For the fledgling state of Kosovo, thousands taking their belongings and heading for the area around northern Mitrovica or Serbia would be a PR disaster, and a potential security and humanitarian nightmare.
"Serbia will encourage a mass exodus from the enclaves. They want to win over world opinion, and they know how bad it will look for Kosovo if the BBC and CNN are showing convoys of Serbs on tractors leaving home," said Dukagjin Gorani, a chief aide to Kosovo's Prime Minister-elect, Hashim Thaci.
"Serbia will also blockade us, there will be more power cuts because they will exclude us from the electricity grid, and there will be actions in northern Kosovo to cut it off from the rest of the country."
The early months of independence will be a huge challenge for Thaci.
"The first half of 2008 will be a time of blockades, obstacles, threats of violence, real or imagined, and we will survive it with the international community's help, understanding of the situation and patience to see it through," said Gorani.
The 16,000 Nato peacekeepers stationed in Kosovo will remain, but the UN administration will be replaced by an 1800-strong EU mission - including 1400 police - led by a powerful diplomat, to oversee the governance of Kosovo and its police and judiciary.
Despite fears in Spain, Greece, Cyprus, Romania and Slovakia that Kosovo's independence could embolden their own minorities, officials say EU members will agree to send the 1800-strong mission - including 1400 police - even if they do not unanimously recognise a sovereign Kosovo.
"Russia and Serbia will cast everything here in a bad light," warns Gorani. "But we need the West to give us hope, to invest in and subsidise our non-existent economy, to make sure we get through this period of change and massive political pressure with as few casualties as possible."
Belgrade and Moscow are predicting instability across the Balkans and declarations of independence from separatist regions such as Abkhazia and South Ossetia in Georgia and Transdniestria in Moldova - all supported by Russia.
Kosovo's breakaway is also likely to strengthen far-right forces in Serbia, where the ultranationalist Radical Party won this year's election but has been kept out of power by a ramshackle coalition of more liberal groups that could collapse under the strain.
Across Kosovo, a region blighted by 50 per cent unemployment, power and water shortages, creaking infrastructure and the legacy of war, independence could also seal the estrangement of two peoples who have lived side by side for centuries.
Drazevic is also planning to leave Kosovo and start a new life in Serbia.
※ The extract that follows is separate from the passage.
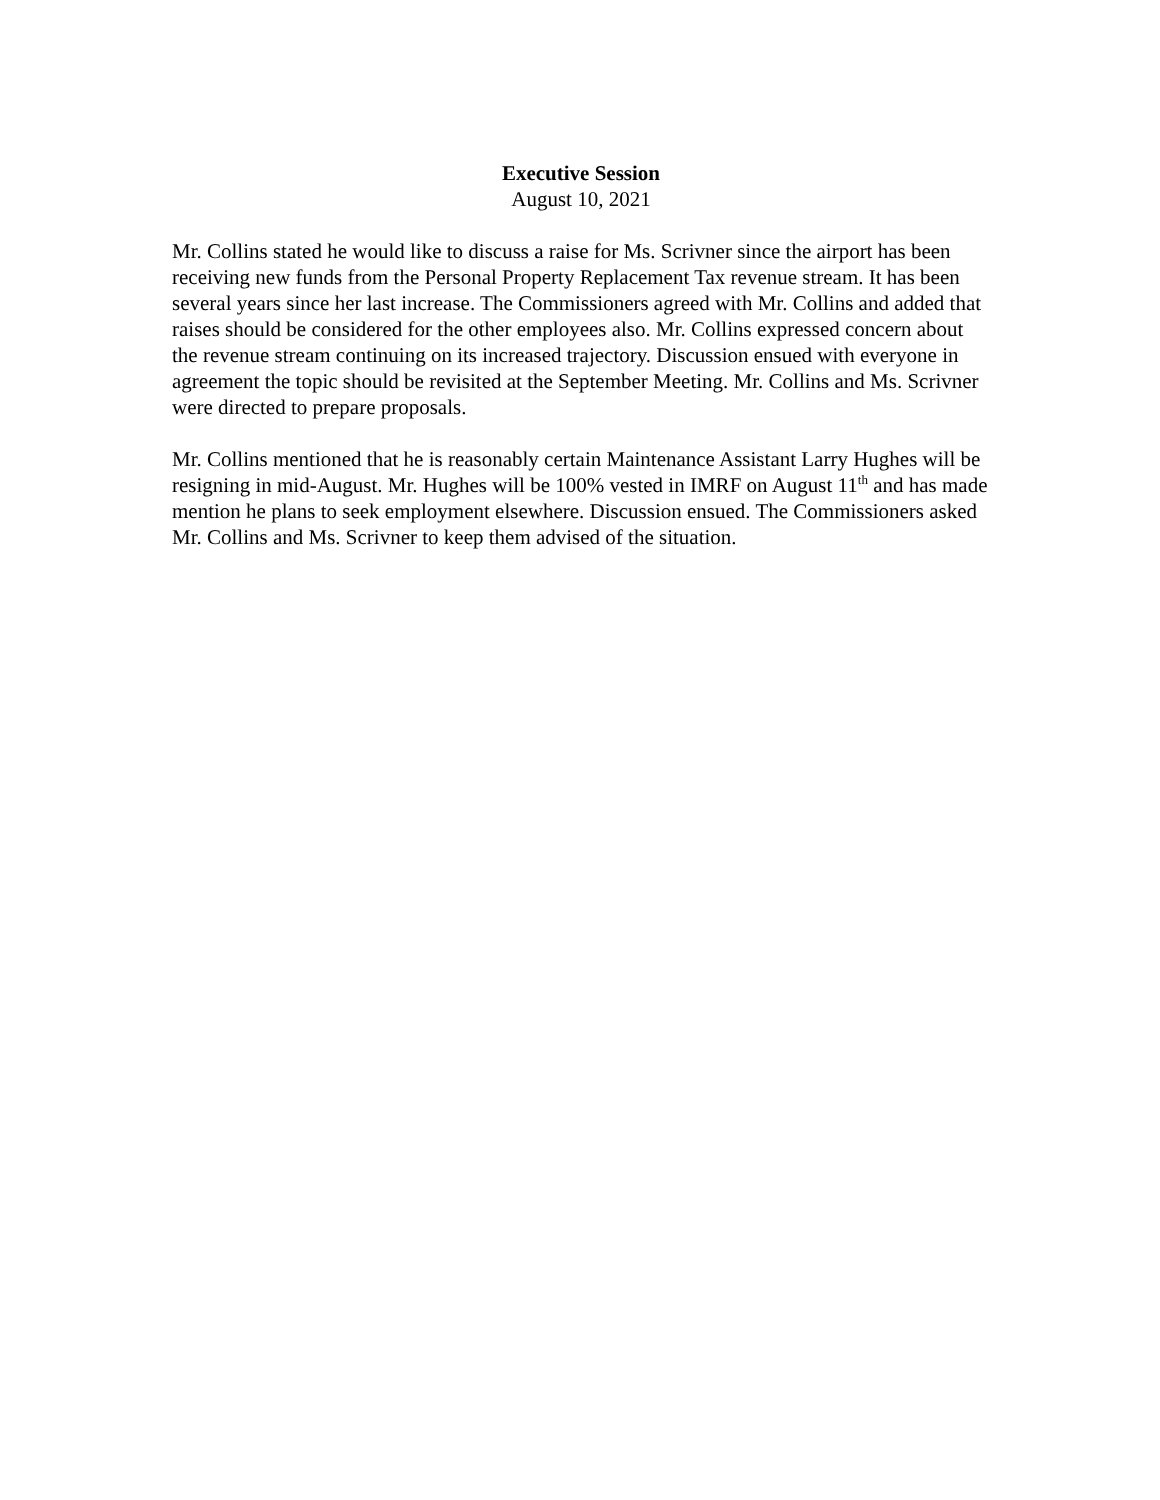Executive Session
August 10, 2021
Mr. Collins stated he would like to discuss a raise for Ms. Scrivner since the airport has been receiving new funds from the Personal Property Replacement Tax revenue stream. It has been several years since her last increase. The Commissioners agreed with Mr. Collins and added that raises should be considered for the other employees also. Mr. Collins expressed concern about the revenue stream continuing on its increased trajectory. Discussion ensued with everyone in agreement the topic should be revisited at the September Meeting. Mr. Collins and Ms. Scrivner were directed to prepare proposals.
Mr. Collins mentioned that he is reasonably certain Maintenance Assistant Larry Hughes will be resigning in mid-August. Mr. Hughes will be 100% vested in IMRF on August 11<sup>th</sup> and has made mention he plans to seek employment elsewhere. Discussion ensued. The Commissioners asked Mr. Collins and Ms. Scrivner to keep them advised of the situation.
Todorovic will keep trying to forge links between Kosovo's communities, but is too scared to speak Serbian in 90 per cent of a region where a fast-growing Albanian population threatens to overwhelm an ageing Serb one.
Gorani said: "I expect that between December 15 and January 15 a 'we, the people of Kosovo' speech will be made ... This uncertainty can't go on any longer - no one wants Kosovo to become another Palestine."